Atlas Cold Storage feels the chill

TORONTO, (Sept. 24, 2003) — With stock values dropping to a three-year low late last week, Atlas Cold Storage announced that it will discontinue some of its Canadian trucking operations, as well suspend third-quarter cash payouts to unitholders.

The company — which operates North America’s second-largest network of temperature-controlled warehouses, as well as trucking assets that supply food distributors and grocery chains — cited its main troubles are in Western Canada, particularly at TCT Logistics, which sold all its refrigerated trucking assets to Atlas after it went into receivership in January of 2002. Atlas also blamed the ‘loss of a large customer in the Chicago area after the customer’s decision to build its own capacity,” as another prime reason for its recent financial losses.

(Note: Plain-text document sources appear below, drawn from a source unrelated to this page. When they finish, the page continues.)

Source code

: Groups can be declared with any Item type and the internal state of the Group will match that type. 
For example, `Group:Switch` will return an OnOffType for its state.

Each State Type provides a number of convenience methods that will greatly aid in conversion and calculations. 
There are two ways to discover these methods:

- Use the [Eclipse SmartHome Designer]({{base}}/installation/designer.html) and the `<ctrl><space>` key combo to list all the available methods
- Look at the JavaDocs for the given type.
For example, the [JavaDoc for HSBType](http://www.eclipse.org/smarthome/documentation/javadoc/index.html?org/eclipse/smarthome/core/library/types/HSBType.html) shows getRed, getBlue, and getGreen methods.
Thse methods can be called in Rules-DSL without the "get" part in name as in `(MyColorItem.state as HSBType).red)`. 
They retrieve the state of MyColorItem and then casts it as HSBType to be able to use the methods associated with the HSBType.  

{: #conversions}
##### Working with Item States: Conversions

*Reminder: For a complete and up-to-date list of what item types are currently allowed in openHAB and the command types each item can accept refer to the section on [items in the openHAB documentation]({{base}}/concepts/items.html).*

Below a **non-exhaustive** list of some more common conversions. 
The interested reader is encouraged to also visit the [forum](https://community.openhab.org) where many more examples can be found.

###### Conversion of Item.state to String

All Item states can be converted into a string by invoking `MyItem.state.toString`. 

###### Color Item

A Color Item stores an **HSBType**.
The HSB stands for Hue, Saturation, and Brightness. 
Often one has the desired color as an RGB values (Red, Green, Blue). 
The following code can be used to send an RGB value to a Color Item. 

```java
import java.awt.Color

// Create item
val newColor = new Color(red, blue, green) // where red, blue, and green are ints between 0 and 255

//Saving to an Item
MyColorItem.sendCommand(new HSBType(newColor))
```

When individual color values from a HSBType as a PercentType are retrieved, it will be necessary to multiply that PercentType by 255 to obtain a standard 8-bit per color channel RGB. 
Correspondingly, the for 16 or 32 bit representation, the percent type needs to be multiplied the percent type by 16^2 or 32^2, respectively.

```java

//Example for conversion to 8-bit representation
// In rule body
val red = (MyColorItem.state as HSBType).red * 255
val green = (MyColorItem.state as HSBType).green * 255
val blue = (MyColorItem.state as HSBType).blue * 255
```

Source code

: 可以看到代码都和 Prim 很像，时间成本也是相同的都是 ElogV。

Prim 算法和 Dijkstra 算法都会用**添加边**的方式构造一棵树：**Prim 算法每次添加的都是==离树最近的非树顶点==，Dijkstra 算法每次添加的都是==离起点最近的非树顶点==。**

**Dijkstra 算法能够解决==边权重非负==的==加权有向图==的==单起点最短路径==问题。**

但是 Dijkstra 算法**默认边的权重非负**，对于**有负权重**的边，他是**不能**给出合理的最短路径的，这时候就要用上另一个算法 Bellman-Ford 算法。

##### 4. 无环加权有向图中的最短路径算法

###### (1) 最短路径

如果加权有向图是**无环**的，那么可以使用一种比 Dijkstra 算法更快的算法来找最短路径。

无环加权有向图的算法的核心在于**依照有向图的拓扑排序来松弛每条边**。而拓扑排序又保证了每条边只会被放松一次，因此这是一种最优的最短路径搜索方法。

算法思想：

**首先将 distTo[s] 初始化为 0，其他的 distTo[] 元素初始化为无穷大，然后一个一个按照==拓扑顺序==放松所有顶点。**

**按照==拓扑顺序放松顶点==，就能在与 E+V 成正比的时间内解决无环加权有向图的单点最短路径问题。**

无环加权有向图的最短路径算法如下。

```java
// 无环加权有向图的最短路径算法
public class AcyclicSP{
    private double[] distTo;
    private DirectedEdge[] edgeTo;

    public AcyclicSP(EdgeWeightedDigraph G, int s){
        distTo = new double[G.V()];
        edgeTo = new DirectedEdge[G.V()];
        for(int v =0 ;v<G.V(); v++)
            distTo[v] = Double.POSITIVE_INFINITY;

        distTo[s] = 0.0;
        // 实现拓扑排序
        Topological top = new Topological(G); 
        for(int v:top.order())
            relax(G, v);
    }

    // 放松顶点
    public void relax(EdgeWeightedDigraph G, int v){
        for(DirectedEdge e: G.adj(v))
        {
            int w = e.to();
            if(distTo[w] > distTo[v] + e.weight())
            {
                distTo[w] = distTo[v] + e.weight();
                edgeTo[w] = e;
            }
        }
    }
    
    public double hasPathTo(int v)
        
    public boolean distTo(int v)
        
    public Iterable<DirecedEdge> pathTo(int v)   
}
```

The company said the reefer division had experienced an extreme slowdown since May, when a single case of mad cow disease was discovered in Alberta, shutting down the U.S. border, and effectively bringing the beef-hauling and storage industry to a standstill. “We don’t believe in the near future this is a business we want to stay in,” Canadian Press reported Patrick Gouveia, the trust’s president and chief executive, as saying of the transportation business.

Atlas units fell as low as $7.32 on the Toronto Stock Exchange — their lowest value since June 2000. That’s down $4.98, or 38 per cent, from Aug. 29, when the units closed at $13.11 before the company’s Labour Day weekend disclosure that it would restate its 2002 and 2001 financial statements after an internal investigation found accounting irregularities.

As if that admission wasn’t enough to scare investors, Atlas also announced last week that CFO Andrew Peters had been let go. It has set up a special committee to look into trust’s internal controls.